Still, the company’s outsized influence has prompted complaints from taxpayer watchdogs, who question whether the city has negotiated the best deals with the company. AEG also has been criticized by activists who fear its stadium will hurt working-class renters nearby.
Larry Gross, executive director of the nonprofit Coalition for Economic Survival, said AEG’s political donations have enabled Leiweke to get “whatever he wanted.” “The City Hall power structure really bent over backwards to accommodate” the company, he said.
Gross accused Leiweke of ignoring neighborhood complaints until a coalition of anti-poverty groups sued. AEG later settled, offering to create a $15-million housing trust fund.
Those concerns were not shared by Councilwoman Jan Perry, who worked closely with Leiweke and AEG. She credited Leiweke and his company’s projects with creating jobs and attracting new restaurants, bars, condominiums and hotels.
“He was the catalyst for the revival of downtown,” Perry said.
In 2005, Perry and her colleagues voted to allow AEG to keep up to $270 million in new tax revenue generated by L.A. Live’s hotels over 25 years. In last year’s stadium deal, AEG agreed to demolish and rebuild a portion of the city’s convention center, which is next to Staples Center.

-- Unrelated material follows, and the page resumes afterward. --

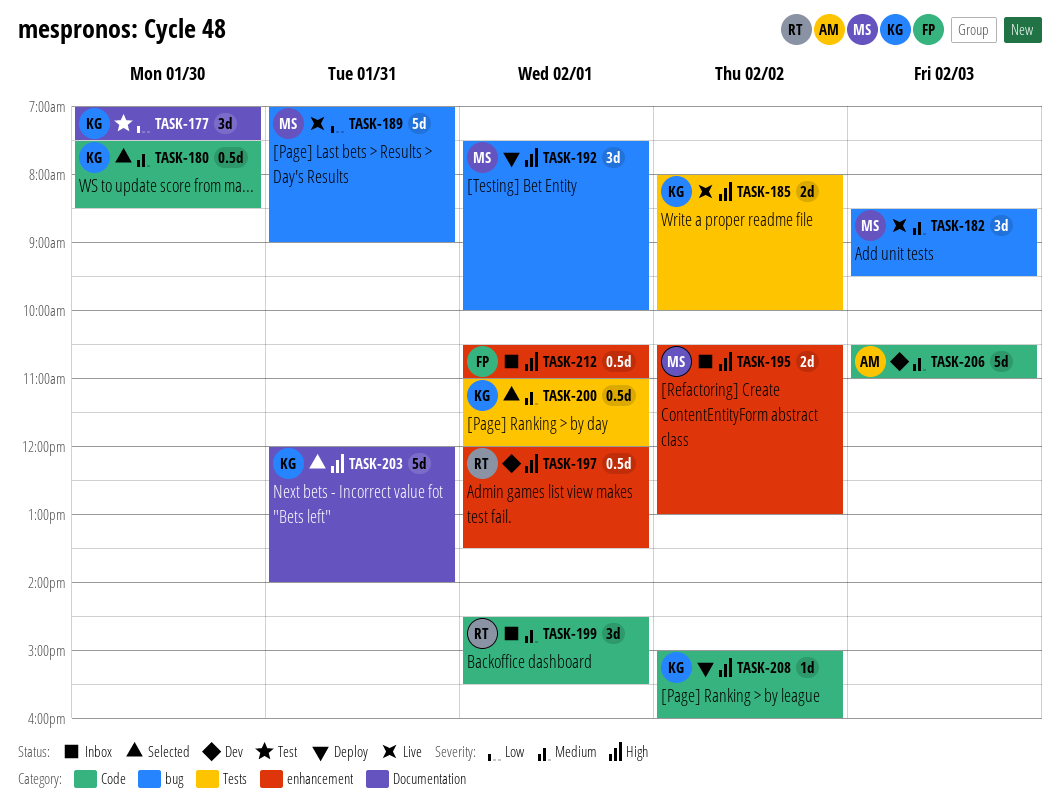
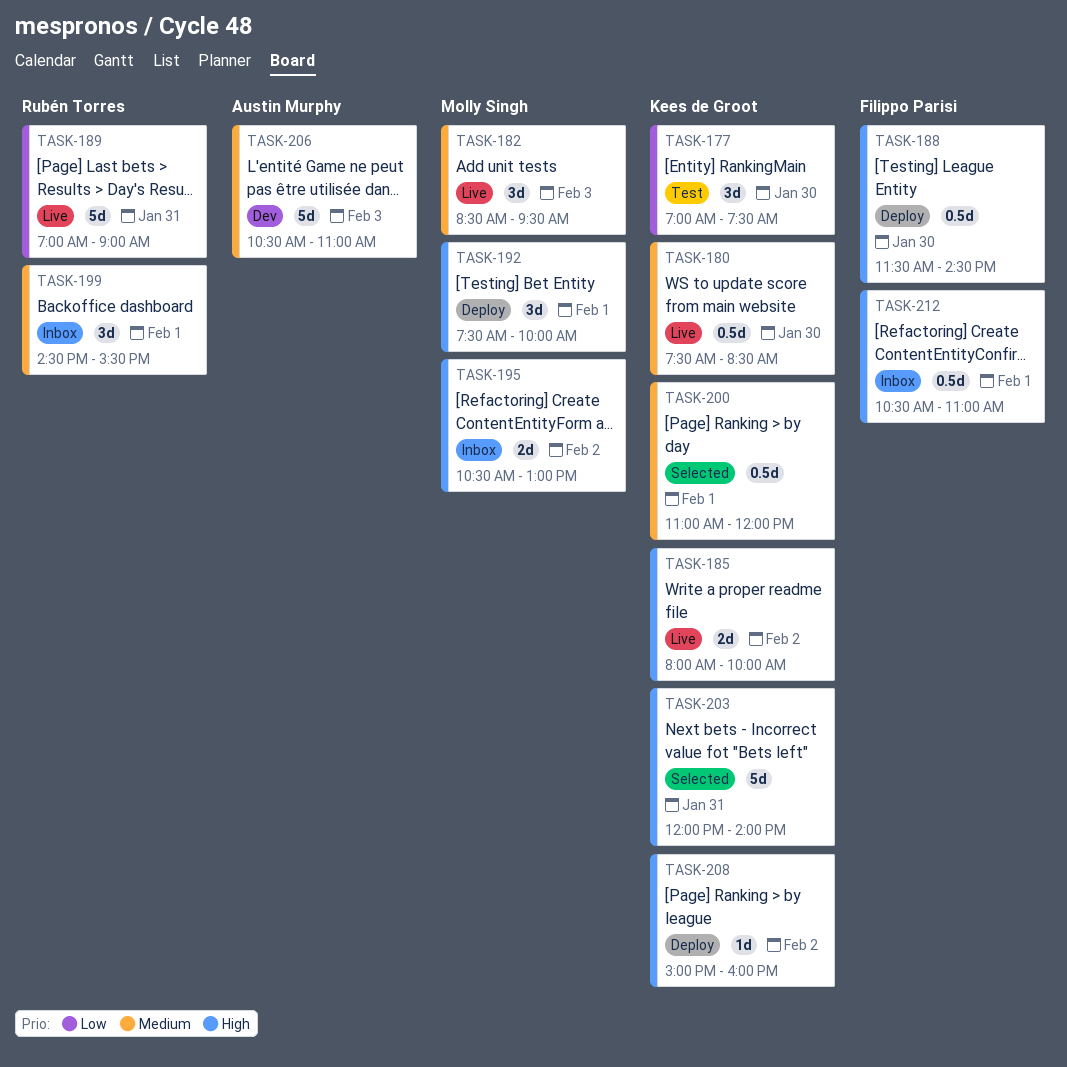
TASK-180, status: Selected -> Live
TASK-188: none -> present
TASK-189, owner: Molly Singh -> Rubén Torres
TASK-197: present -> none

Those partnerships have not prevented Leiweke from playing hardball at times. When City Atty. Carmen Trutanich attempted in 2009 to delay AEG’s installation of outdoor signs at its downtown movie theaters, Leiweke marshaled an army of supporters — and several council members — to denounce him.
Two years later, Leiweke warned he might call off the NFL stadium project if the council did not approve the deal before its August recess. The council didn’t meet that deadline but moved ahead months later.